Knockdown of Rac1 decreases ROS production and precludes EGF-mediated increase of transepithelial current in M-1 cells.

We have recently demonstrated an essential role for small GTPase Rac1, which represents an essential subunit of the NADPH oxidase complex, in the regulation of ENaC activity (27). To test a role of the NADPH complex in the regulation of transepithelial current by EGF, we have used a previously generated M-1 stable cell line with knockdown of Rac1, in which Rac1 expression was up to 75% decreased as previously shown by Western blotting and densitometry assays (27). Efficient downregulation of Rac1 expression in M-1 cells stably expressing anti-Rac1 shRNA was verified by Western blot analysis (Fig. 8A). As we have previously shown with transepithelial current measurements and patch clamp analysis, Rac1 knockdown significantly decreased basal transepithelial current and ENaC activity in the M-1 cells (27). Many of the Rac1 functions are mediated through regulation of actin organization (12). To test whether knockdown of Rac1 destroyed the actin cytoskeleton integrity, we performed additional experiments. Staining with rhodamine-phalloidin was performed to trace any changes in the spatial organization of the actin cytoskeleton that could be due to the knockdown of this small GTPase. However, as shown on Fig. 8B, knockdown of Rac1 did not alter the distribution of the actin cytoskeleton within the cells. To further confirm that knockdown of Rac1 did not affect the morphology of the cells and their polarity, electron microscopy experiments were performed. As demonstrated on the representative electron micrographs on Fig. 8C, Rac1 knockdown did not elicit any changes in the M-1 cell phenotype compared with control. For instance, close-up images demonstrate that tight junctions as well as monolayer integrity remain unchanged.

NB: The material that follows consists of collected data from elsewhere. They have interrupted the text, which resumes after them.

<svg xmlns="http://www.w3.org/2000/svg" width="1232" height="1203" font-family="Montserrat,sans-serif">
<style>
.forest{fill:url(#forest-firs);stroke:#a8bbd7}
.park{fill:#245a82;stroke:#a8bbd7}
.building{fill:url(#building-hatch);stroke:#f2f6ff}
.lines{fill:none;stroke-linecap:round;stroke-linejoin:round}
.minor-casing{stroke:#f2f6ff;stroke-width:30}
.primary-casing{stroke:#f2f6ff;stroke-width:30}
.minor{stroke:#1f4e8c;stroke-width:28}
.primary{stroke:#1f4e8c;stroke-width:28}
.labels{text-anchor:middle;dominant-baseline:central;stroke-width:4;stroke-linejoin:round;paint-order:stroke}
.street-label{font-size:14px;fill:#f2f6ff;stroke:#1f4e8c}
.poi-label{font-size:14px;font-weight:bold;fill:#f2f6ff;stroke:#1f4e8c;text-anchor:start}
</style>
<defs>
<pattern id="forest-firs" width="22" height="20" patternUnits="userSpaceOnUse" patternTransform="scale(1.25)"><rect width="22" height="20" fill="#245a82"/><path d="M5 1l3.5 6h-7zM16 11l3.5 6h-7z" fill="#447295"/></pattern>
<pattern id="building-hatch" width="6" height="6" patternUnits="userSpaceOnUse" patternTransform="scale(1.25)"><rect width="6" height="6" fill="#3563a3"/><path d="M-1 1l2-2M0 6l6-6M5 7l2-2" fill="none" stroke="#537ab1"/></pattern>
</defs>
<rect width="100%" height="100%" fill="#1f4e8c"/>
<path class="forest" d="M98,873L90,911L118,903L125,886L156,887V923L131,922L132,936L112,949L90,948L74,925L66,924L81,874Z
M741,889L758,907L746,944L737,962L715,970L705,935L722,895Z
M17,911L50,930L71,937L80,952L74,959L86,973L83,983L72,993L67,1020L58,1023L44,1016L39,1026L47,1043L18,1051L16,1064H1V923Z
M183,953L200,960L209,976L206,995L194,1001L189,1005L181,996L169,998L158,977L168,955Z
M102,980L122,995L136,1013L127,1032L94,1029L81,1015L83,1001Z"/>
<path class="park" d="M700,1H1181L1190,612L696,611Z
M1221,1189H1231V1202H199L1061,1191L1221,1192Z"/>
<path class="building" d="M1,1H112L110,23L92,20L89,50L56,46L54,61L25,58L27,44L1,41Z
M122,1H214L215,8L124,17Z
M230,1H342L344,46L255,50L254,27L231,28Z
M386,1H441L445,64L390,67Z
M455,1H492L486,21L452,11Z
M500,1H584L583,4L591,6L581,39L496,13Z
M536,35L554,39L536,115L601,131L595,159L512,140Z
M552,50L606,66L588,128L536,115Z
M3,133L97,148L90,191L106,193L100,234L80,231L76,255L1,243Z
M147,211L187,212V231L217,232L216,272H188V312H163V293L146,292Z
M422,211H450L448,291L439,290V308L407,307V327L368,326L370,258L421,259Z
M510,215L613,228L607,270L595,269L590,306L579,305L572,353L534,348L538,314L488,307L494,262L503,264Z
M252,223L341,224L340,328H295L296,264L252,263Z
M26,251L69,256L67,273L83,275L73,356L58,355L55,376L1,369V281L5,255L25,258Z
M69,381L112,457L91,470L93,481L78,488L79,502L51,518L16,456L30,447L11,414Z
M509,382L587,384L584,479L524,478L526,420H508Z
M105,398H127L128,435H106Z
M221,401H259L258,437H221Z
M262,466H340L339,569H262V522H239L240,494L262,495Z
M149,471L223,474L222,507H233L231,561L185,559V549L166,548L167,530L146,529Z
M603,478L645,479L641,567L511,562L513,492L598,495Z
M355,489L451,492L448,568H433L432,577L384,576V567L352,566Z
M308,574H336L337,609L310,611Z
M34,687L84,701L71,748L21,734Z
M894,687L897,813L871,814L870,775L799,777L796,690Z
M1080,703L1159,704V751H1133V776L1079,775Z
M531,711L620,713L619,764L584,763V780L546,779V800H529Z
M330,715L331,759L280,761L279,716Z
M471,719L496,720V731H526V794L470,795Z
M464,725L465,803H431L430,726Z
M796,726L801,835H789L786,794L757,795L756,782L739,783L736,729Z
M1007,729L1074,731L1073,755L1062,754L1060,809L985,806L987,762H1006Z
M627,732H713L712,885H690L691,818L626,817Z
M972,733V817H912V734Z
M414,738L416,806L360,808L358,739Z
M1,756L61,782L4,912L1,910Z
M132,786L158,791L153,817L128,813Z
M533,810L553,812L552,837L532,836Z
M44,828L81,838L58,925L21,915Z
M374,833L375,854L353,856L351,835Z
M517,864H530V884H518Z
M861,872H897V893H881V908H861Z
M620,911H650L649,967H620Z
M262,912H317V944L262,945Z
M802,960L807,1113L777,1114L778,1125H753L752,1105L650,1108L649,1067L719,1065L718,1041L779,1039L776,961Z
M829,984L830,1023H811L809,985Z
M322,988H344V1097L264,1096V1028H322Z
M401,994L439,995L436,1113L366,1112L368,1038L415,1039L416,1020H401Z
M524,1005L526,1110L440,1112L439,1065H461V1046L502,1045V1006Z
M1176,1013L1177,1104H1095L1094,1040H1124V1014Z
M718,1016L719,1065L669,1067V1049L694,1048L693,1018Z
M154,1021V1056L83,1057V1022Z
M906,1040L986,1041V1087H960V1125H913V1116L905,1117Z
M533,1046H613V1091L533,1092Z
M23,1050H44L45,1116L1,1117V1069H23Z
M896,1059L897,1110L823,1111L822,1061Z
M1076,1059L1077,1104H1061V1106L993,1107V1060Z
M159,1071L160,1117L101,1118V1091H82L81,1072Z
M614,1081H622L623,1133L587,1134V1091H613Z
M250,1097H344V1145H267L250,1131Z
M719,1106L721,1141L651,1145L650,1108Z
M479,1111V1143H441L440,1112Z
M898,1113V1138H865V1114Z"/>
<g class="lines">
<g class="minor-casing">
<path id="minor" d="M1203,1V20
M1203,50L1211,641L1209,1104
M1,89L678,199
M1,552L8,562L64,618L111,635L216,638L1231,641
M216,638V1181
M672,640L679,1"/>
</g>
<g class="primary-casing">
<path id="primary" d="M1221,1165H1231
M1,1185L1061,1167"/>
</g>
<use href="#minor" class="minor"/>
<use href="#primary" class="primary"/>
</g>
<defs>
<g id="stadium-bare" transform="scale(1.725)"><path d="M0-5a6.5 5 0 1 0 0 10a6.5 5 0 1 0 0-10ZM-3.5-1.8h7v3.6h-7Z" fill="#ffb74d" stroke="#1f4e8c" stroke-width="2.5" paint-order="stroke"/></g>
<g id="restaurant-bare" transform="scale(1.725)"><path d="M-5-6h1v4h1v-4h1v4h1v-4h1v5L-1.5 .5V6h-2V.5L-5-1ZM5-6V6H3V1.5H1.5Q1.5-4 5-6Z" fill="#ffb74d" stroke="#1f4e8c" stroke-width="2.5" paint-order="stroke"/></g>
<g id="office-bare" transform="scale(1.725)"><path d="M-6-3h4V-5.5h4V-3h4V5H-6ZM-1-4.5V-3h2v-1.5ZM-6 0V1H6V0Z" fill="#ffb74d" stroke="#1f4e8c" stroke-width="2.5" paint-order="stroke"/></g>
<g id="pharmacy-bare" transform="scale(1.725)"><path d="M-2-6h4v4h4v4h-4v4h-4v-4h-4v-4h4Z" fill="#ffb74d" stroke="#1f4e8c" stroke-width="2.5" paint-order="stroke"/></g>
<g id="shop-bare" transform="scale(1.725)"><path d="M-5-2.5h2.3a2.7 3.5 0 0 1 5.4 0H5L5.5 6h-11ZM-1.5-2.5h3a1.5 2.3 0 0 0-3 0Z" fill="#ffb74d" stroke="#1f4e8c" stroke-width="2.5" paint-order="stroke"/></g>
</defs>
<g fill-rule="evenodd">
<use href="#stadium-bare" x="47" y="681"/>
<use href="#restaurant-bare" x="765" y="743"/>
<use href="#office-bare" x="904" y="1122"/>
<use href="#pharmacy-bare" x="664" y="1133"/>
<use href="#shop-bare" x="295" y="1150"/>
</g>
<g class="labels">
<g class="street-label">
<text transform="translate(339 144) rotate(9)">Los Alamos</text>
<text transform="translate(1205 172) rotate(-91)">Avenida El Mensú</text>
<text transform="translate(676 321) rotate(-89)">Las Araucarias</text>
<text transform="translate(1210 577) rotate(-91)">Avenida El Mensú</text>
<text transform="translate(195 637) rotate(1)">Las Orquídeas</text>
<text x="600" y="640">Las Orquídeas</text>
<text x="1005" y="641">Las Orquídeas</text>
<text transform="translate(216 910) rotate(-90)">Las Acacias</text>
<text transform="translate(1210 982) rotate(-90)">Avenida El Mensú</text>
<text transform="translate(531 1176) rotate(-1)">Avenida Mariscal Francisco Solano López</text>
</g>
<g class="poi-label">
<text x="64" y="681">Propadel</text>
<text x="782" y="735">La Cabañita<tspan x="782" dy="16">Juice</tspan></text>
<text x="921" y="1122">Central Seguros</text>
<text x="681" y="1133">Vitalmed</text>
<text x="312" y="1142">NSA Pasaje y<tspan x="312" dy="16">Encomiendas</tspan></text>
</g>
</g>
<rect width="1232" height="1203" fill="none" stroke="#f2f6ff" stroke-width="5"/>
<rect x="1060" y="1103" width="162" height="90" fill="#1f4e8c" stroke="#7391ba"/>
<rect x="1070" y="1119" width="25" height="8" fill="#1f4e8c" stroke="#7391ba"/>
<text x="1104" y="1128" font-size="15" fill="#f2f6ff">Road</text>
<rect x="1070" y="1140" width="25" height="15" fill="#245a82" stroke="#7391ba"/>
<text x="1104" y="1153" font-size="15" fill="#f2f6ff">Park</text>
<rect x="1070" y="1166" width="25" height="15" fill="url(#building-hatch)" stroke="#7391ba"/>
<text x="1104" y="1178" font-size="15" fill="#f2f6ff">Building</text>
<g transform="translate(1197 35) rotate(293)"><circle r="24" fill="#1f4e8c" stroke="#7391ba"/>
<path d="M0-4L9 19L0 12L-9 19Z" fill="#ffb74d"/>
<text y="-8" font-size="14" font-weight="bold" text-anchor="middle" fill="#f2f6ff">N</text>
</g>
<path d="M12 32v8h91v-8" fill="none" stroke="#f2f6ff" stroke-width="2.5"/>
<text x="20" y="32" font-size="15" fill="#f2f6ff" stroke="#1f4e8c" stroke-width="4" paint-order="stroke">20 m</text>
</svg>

As we previously demonstrated, Rac1 knockdown cells exhibited diminished equivalent short circuit currents compared with control (scrambled shRNA) cells (27). We further tested whether Rac1 knockdown cells are stimulated by EGF. As shown by equivalent transepithelial current measurements, Rac1 depletion prevents an elevation in amiloride-sensitive currents in response to 10 ng/ml of EGF that is observed in wild-type cells (Fig. 9A). Therefore, Rac1 is required for acute stimulation of transepithelial currents by EGF. Corresponding transepithelial resistances (R_T) for the represented I_eq experiment are reported in Fig. 9B. Interestingly, treatment with EGF did not decrease R_T, which might suggest that EGF is affecting other components of the ion transport process in these cells. For instance, future studies are required to test whether EGF affects paracellular transport. While the distal nephron, including CCD, is considered a tight epithelium with high transepithelial resistance and low passive ion permeability (56), the paracellular pathway in the collecting duct might also play a role in transepithelial absorption.